_What needs to be done_: Restate each entry below exactly; pictures stay out of the copy.
Exercise input section start
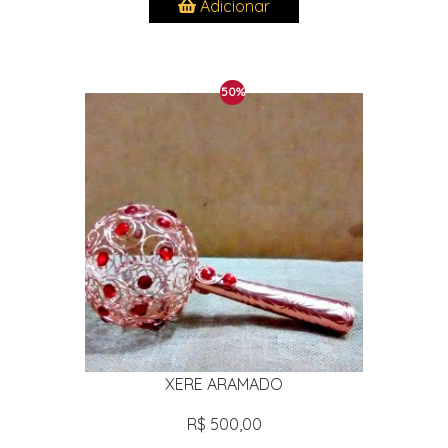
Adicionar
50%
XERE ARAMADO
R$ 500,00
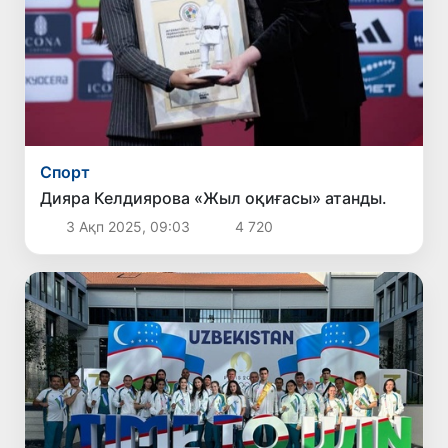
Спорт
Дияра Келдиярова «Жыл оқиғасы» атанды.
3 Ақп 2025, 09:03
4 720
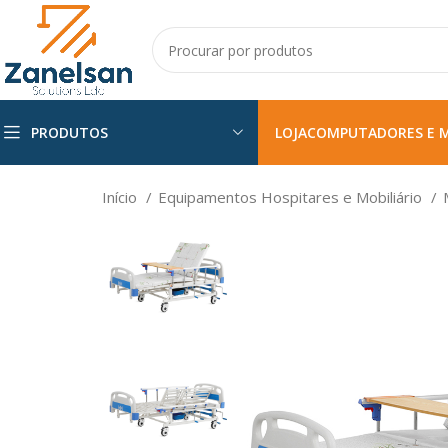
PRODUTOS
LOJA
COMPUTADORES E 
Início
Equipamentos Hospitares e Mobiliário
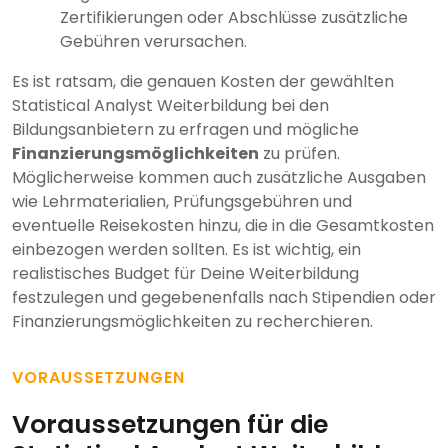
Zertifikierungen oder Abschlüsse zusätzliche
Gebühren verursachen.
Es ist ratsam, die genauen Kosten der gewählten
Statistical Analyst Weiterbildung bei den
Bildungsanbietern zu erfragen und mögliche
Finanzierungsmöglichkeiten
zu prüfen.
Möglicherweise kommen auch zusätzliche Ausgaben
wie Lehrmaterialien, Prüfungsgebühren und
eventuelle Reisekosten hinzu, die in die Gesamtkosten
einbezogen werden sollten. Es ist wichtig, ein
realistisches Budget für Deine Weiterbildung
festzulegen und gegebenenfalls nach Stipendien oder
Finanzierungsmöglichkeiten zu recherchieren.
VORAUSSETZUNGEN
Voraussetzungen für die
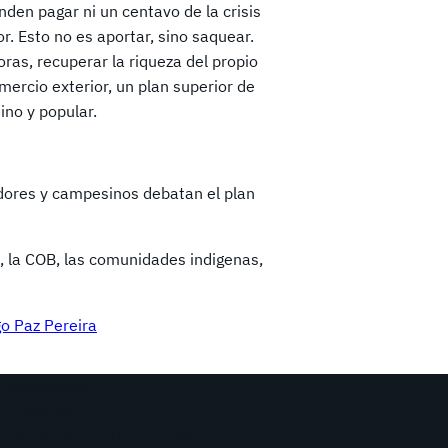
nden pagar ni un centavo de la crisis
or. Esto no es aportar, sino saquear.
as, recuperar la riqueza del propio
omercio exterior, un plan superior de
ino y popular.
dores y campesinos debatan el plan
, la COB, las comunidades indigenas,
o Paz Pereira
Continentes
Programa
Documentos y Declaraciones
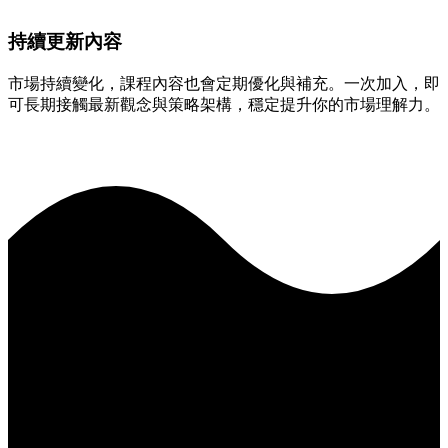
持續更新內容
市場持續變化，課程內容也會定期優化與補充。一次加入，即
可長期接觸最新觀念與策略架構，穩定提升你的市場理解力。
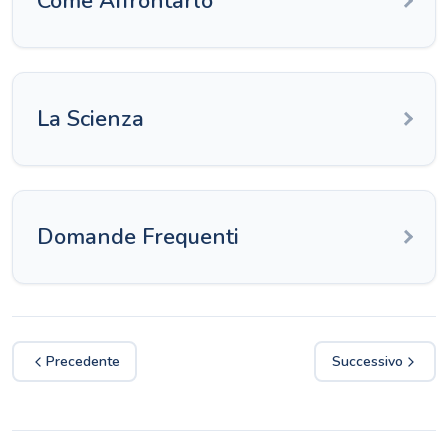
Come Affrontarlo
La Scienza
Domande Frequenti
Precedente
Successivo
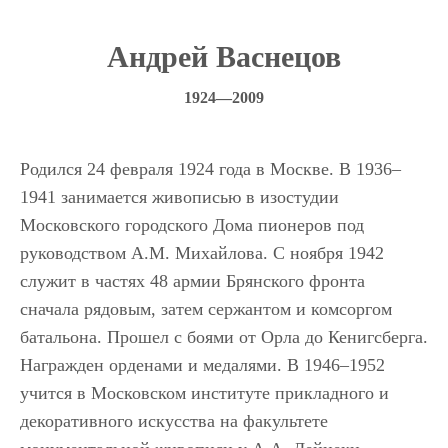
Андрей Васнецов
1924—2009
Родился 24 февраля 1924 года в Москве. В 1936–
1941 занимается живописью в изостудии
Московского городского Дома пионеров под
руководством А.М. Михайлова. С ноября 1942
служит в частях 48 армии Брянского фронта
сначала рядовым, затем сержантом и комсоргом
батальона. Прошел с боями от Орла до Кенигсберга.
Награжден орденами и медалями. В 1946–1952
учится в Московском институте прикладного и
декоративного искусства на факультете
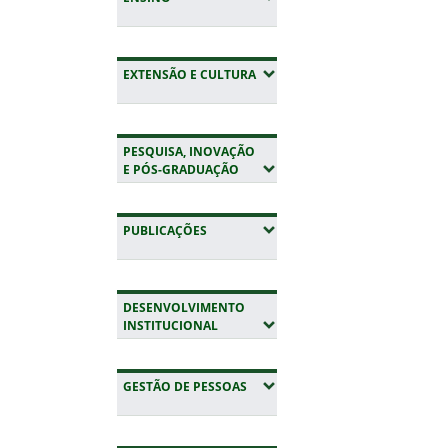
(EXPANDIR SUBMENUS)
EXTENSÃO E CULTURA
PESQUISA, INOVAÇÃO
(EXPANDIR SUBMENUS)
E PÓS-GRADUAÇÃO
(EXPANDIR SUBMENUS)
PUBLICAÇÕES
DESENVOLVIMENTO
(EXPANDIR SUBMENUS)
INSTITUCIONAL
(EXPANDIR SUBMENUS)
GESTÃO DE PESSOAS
Exercise input section end
_Answer to the exercise_:
Adicionar
50%
XERE ARAMADO
R$ 500,00
Спорт
Дияра Келдиярова «Жыл оқиғасы» атанды.
3 Ақп 2025, 09:03
4 720
PRODUTOS
LOJA
COMPUTADORES E 
Início
Equipamentos Hospitares e Mobiliário
Zertifikierungen oder Abschlüsse zusätzliche
Gebühren verursachen.
Es ist ratsam, die genauen Kosten der gewählten
Statistical Analyst Weiterbildung bei den
Bildungsanbietern zu erfragen und mögliche
Finanzierungsmöglichkeiten
zu prüfen.
Möglicherweise kommen auch zusätzliche Ausgaben
wie Lehrmaterialien, Prüfungsgebühren und
eventuelle Reisekosten hinzu, die in die Gesamtkosten
einbezogen werden sollten. Es ist wichtig, ein
realistisches Budget für Deine Weiterbildung
festzulegen und gegebenenfalls nach Stipendien oder
Finanzierungsmöglichkeiten zu recherchieren.
VORAUSSETZUNGEN
Voraussetzungen für die
nden pagar ni un centavo de la crisis
or. Esto no es aportar, sino saquear.
as, recuperar la riqueza del propio
omercio exterior, un plan superior de
ino y popular.
dores y campesinos debatan el plan
, la COB, las comunidades indigenas,
o Paz Pereira
Continentes
Programa
Documentos y Declaraciones
持續更新內容
市場持續變化，課程內容也會定期優化與補充。一次加入，即
可長期接觸最新觀念與策略架構，穩定提升你的市場理解力。
Come Affrontarlo
La Scienza
Domande Frequenti
Precedente
Successivo
Андрей Васнецов
1924—2009
Родился 24 февраля 1924 года в Москве. В 1936–
1941 занимается живописью в изостудии
Московского городского Дома пионеров под
руководством А.М. Михайлова. С ноября 1942
служит в частях 48 армии Брянского фронта
сначала рядовым, затем сержантом и комсоргом
батальона. Прошел с боями от Орла до Кенигсберга.
Награжден орденами и медалями. В 1946–1952
учится в Московском институте прикладного и
декоративного искусства на факультете
(EXPANDIR SUBMENUS)
EXTENSÃO E CULTURA
PESQUISA, INOVAÇÃO
(EXPANDIR SUBMENUS)
E PÓS-GRADUAÇÃO
(EXPANDIR SUBMENUS)
PUBLICAÇÕES
DESENVOLVIMENTO
(EXPANDIR SUBMENUS)
INSTITUCIONAL
(EXPANDIR SUBMENUS)
GESTÃO DE PESSOAS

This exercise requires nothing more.